Speaking to Citi News, the Lambussie-Karni MP insisted that the government had to assure Ghanaians that the introduction is not a loss to the state.
Furthermore, Mr. Dery did not think these new Cedi notes will add any value to the cedi which has struggled to keep pace with major currencies on the international market.
“If you can go and polish our own currency at a cost to the taxpayer and you are not willing to tell us how much it costs us then that is a complete financial loss to the state.”
“Definitely it is going to cost you and me to pay for it and it doesn’t add any value to our current situation in the commercial market, the cedi to the dollar and any other currencies.”
In contrast, in announcing the new cedi notes, the governor of the Bank of Ghana said the face value of the cedi compared to the US dollar over the past 12 years had eroded due to sustained periods of high inflation and depreciation.

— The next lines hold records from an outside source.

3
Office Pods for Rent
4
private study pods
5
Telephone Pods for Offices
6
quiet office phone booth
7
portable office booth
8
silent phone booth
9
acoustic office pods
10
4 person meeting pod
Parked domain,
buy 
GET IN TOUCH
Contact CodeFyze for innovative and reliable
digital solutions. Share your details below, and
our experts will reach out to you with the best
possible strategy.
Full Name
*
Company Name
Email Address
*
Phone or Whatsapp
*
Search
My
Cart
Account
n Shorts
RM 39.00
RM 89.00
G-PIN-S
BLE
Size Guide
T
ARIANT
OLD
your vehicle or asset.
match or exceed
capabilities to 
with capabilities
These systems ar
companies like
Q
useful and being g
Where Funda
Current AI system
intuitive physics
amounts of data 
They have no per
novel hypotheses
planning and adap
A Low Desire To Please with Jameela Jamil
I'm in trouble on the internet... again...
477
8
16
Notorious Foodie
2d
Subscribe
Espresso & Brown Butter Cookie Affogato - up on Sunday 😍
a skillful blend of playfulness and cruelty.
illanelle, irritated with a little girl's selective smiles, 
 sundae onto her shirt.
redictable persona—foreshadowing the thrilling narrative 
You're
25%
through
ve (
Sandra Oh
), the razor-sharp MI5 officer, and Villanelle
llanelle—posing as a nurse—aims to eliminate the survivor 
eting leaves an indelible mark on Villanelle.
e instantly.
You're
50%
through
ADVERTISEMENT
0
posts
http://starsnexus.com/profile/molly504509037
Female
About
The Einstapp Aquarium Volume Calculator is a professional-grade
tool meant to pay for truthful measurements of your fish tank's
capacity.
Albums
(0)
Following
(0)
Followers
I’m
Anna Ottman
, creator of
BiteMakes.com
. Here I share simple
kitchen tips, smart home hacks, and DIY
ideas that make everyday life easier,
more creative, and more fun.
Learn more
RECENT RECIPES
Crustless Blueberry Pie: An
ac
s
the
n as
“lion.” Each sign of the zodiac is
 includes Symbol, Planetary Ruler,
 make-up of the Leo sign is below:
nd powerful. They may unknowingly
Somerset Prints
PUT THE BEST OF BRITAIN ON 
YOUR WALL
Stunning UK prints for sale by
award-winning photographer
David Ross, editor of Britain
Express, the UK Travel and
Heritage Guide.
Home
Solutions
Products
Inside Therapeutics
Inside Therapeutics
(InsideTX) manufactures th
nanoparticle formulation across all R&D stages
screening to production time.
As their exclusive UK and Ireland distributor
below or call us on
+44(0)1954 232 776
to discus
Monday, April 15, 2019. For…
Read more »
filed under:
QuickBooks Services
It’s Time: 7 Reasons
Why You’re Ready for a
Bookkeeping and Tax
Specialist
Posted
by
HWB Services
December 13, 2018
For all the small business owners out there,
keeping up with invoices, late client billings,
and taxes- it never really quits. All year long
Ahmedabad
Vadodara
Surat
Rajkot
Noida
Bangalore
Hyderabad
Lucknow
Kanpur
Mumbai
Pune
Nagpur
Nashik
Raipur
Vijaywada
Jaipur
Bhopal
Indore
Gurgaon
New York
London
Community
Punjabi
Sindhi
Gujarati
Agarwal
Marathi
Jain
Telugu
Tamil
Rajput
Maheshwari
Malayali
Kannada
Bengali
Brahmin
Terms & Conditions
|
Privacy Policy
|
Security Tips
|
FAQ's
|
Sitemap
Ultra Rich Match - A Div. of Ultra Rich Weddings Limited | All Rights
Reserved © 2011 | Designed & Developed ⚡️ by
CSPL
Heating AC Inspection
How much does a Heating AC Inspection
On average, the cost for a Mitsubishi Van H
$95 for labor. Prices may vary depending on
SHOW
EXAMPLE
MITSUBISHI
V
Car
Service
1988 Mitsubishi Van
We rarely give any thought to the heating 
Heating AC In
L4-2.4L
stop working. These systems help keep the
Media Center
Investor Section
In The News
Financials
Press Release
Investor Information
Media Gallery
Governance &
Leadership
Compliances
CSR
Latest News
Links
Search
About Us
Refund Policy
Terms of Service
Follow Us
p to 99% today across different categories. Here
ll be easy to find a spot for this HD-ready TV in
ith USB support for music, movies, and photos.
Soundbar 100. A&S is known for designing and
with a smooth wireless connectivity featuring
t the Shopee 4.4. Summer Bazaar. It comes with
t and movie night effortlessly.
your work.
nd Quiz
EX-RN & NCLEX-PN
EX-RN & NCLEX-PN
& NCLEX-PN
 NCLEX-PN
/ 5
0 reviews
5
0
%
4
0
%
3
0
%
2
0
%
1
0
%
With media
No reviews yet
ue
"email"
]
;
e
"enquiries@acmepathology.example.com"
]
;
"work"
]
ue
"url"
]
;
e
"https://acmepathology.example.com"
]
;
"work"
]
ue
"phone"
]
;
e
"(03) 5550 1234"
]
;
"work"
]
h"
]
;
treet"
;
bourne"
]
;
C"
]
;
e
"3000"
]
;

But the BoG expects the new notes to address the deadweight burden on the economy from the past inflation and cedi depreciation.
It also said the structure of the banknotes denomination has changed resulting in a shift in demand for higher denominations.
According to the Central Bank, GH¢50 and GH¢20 notes account for about 70 percent of the total demand of notes.
“Introduction of the higher value denominations in circulation are therefore necessary to ensure customer convenience, reduction in the costs of printing and other currency management processes,” the BoG added.
The Bank of Ghana also introduced GH¢2 coins which it intends to gradually replace its lower Cedi banknotes denominations with and reduce printing costs.
In line with this, the Bank of Ghana will embark on “a vigorous campaign among road transport workers, market operators, small businesses, supermarkets, vendors and others to create avenues for the usage of the coins including develop infrastructures for coin usage.”